Extracted entries →
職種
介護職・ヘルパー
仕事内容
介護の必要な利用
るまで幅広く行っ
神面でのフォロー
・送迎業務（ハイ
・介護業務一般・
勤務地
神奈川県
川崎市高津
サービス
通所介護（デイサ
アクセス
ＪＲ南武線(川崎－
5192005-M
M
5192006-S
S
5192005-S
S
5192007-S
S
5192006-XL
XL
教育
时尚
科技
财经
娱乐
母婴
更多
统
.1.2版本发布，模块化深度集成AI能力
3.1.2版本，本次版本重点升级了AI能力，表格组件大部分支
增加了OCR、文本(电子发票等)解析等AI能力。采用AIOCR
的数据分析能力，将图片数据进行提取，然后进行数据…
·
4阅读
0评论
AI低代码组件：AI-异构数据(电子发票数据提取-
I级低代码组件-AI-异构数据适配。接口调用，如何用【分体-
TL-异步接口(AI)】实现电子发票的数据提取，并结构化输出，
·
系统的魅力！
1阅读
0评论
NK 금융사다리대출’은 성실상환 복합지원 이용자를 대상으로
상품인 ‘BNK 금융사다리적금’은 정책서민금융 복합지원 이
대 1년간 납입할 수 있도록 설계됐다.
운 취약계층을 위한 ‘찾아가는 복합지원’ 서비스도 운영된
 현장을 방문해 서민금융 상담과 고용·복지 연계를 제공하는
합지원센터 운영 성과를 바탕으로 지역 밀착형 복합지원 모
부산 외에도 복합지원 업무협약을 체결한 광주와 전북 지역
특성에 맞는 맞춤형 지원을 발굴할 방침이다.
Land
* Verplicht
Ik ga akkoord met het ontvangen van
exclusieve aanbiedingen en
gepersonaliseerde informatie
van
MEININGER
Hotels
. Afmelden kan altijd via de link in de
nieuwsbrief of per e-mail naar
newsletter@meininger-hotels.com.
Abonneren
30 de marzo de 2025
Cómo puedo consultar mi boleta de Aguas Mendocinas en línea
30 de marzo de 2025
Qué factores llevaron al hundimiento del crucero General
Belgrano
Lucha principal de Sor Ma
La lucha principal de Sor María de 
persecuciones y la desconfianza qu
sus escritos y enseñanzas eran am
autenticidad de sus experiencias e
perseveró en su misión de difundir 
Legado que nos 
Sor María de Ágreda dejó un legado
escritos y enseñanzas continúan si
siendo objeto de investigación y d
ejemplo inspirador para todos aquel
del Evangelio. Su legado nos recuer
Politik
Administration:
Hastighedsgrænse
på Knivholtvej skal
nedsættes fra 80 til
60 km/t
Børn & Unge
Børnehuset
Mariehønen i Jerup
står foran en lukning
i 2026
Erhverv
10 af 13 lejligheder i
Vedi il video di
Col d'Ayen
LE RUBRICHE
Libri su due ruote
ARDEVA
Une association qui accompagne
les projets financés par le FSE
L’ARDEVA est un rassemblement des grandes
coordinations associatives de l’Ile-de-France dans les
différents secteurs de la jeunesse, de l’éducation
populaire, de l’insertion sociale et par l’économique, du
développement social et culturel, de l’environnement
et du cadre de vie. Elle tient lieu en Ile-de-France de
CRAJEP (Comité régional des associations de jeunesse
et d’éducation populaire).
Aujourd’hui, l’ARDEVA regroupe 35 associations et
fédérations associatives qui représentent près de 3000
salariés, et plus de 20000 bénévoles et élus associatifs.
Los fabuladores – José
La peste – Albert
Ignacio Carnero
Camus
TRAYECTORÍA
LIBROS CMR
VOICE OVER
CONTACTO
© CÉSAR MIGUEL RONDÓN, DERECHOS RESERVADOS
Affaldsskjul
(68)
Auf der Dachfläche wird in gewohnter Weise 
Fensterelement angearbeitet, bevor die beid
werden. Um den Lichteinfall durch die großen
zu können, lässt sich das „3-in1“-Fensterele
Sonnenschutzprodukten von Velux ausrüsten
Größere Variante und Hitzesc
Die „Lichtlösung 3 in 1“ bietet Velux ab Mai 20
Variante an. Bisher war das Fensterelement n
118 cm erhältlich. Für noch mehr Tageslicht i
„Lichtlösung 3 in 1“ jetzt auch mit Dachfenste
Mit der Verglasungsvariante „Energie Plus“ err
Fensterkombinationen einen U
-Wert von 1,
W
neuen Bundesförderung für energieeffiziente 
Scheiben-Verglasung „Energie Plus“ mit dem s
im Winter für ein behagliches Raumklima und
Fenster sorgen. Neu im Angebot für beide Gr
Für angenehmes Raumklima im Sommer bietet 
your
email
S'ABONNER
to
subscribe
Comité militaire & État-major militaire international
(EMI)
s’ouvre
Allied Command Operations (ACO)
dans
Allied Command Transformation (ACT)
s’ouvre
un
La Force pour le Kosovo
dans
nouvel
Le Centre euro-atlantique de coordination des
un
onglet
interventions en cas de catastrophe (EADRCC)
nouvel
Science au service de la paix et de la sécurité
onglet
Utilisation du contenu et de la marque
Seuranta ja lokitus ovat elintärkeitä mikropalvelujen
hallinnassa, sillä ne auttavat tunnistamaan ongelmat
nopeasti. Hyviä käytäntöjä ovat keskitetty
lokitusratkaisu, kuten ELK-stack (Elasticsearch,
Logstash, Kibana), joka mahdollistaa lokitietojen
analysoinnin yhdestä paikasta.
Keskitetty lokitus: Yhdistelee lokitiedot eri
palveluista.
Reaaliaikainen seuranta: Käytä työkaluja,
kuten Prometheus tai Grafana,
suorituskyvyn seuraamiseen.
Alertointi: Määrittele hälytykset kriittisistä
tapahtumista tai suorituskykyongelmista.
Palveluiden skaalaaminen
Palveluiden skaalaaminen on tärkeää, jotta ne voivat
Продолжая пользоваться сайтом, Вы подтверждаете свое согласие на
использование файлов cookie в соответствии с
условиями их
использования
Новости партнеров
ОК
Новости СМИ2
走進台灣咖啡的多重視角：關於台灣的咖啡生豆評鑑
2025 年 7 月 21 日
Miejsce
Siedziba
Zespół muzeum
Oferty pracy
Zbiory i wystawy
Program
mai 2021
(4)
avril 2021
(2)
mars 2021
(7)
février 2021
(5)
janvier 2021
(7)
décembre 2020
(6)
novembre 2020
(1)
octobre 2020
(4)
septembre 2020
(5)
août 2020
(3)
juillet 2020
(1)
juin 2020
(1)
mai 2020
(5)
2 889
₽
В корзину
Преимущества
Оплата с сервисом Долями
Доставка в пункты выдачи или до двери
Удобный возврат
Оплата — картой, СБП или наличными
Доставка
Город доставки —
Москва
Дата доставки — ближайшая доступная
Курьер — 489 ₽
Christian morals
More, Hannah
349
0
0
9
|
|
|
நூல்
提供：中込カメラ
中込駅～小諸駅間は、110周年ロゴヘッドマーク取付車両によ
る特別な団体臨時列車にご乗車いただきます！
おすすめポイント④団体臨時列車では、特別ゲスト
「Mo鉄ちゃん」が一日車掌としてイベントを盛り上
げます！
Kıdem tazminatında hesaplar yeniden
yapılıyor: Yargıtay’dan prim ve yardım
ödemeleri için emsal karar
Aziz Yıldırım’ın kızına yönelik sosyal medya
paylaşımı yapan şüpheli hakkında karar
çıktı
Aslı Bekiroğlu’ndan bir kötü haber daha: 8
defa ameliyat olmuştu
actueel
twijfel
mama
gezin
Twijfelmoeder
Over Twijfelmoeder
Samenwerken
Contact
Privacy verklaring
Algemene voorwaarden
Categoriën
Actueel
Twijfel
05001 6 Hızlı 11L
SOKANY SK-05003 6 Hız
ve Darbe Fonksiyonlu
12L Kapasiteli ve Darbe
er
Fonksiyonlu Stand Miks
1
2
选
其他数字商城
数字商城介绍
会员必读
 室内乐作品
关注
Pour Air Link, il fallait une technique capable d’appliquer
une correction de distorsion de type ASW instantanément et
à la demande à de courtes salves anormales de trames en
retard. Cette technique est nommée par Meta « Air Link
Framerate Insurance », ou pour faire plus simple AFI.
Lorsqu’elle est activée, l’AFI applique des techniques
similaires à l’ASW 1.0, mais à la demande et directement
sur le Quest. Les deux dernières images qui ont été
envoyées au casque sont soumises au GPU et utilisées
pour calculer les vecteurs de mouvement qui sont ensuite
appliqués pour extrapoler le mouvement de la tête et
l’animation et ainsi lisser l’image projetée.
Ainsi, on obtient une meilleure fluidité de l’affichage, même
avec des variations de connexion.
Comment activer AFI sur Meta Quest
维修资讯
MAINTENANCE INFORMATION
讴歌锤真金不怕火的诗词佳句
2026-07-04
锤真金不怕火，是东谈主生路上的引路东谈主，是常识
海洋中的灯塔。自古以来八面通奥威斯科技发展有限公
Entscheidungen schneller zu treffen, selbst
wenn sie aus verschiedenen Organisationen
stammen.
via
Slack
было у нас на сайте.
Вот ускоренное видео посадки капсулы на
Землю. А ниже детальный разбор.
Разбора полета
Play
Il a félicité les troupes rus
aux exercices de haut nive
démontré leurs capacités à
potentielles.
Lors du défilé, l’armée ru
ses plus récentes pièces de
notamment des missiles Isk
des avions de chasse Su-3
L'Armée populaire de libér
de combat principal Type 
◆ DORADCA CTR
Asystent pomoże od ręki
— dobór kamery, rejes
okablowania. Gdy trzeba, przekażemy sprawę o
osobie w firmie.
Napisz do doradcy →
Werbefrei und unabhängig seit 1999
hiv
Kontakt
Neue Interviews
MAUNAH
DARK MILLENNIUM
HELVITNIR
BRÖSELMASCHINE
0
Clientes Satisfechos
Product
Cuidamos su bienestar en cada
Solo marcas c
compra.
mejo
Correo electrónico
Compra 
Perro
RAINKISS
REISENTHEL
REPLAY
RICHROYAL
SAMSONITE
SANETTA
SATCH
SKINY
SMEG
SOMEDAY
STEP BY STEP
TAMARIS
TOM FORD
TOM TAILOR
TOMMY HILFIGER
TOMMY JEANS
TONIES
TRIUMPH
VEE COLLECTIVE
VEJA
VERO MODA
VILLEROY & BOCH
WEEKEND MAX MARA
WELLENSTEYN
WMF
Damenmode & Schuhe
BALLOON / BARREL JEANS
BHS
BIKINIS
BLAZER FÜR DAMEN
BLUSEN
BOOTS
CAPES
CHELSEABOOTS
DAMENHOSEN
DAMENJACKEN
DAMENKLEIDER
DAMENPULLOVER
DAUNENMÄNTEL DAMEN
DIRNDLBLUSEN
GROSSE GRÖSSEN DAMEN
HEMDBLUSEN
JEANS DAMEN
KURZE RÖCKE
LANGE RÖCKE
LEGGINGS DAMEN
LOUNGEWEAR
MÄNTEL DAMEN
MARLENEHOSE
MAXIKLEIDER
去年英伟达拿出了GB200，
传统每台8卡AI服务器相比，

Exercise description → Every line above from the line with "hallinnassa, sillä ne" to the line with "Aslı Bekiroğlu’ndan bir kötü haber daha: 8" is wanted, ends included; write them out exactly and add no other line.

Task solution →
hallinnassa, sillä ne auttavat tunnistamaan ongelmat
nopeasti. Hyviä käytäntöjä ovat keskitetty
lokitusratkaisu, kuten ELK-stack (Elasticsearch,
Logstash, Kibana), joka mahdollistaa lokitietojen
analysoinnin yhdestä paikasta.
Keskitetty lokitus: Yhdistelee lokitiedot eri
palveluista.
Reaaliaikainen seuranta: Käytä työkaluja,
kuten Prometheus tai Grafana,
suorituskyvyn seuraamiseen.
Alertointi: Määrittele hälytykset kriittisistä
tapahtumista tai suorituskykyongelmista.
Palveluiden skaalaaminen
Palveluiden skaalaaminen on tärkeää, jotta ne voivat
Продолжая пользоваться сайтом, Вы подтверждаете свое согласие на
использование файлов cookie в соответствии с
условиями их
использования
Новости партнеров
ОК
Новости СМИ2
走進台灣咖啡的多重視角：關於台灣的咖啡生豆評鑑
2025 年 7 月 21 日
Miejsce
Siedziba
Zespół muzeum
Oferty pracy
Zbiory i wystawy
Program
mai 2021
(4)
avril 2021
(2)
mars 2021
(7)
février 2021
(5)
janvier 2021
(7)
décembre 2020
(6)
novembre 2020
(1)
octobre 2020
(4)
septembre 2020
(5)
août 2020
(3)
juillet 2020
(1)
juin 2020
(1)
mai 2020
(5)
2 889
₽
В корзину
Преимущества
Оплата с сервисом Долями
Доставка в пункты выдачи или до двери
Удобный возврат
Оплата — картой, СБП или наличными
Доставка
Город доставки —
Москва
Дата доставки — ближайшая доступная
Курьер — 489 ₽
Christian morals
More, Hannah
349
0
0
9
|
|
|
நூல்
提供：中込カメラ
中込駅～小諸駅間は、110周年ロゴヘッドマーク取付車両によ
る特別な団体臨時列車にご乗車いただきます！
おすすめポイント④団体臨時列車では、特別ゲスト
「Mo鉄ちゃん」が一日車掌としてイベントを盛り上
げます！
Kıdem tazminatında hesaplar yeniden
yapılıyor: Yargıtay’dan prim ve yardım
ödemeleri için emsal karar
Aziz Yıldırım’ın kızına yönelik sosyal medya
paylaşımı yapan şüpheli hakkında karar
çıktı
Aslı Bekiroğlu’ndan bir kötü haber daha: 8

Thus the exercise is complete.